▶ **Exercise goal**: Exclude the pictures and repeat all of the data exactly.

▶ **Supplied material**:
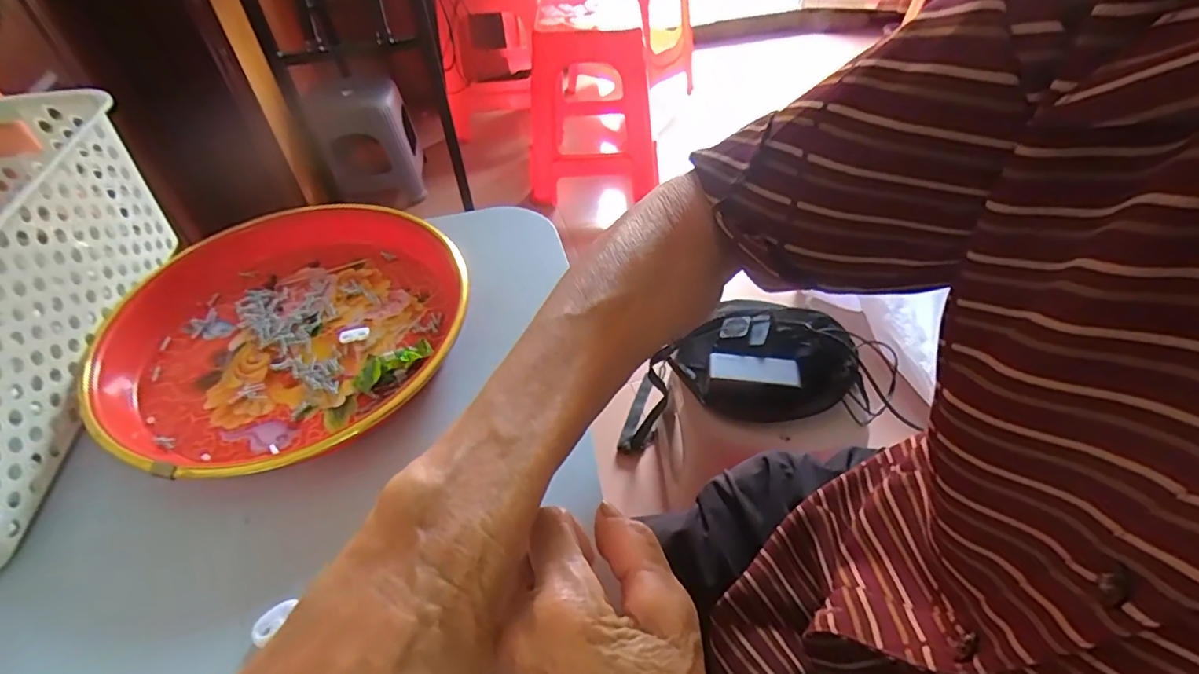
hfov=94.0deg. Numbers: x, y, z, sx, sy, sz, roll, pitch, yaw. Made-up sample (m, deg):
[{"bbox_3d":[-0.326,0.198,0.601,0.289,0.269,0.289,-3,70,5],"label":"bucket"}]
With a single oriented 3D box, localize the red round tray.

▶ **Finished task**:
hfov=94.0deg. Numbers: x, y, z, sx, sy, sz, roll, pitch, yaw. Made-up sample (m, deg):
[{"bbox_3d":[-0.326,0.198,0.601,0.289,0.269,0.289,-3,70,5],"label":"bucket"}]
With a single oriented 3D box, localize the red round tray.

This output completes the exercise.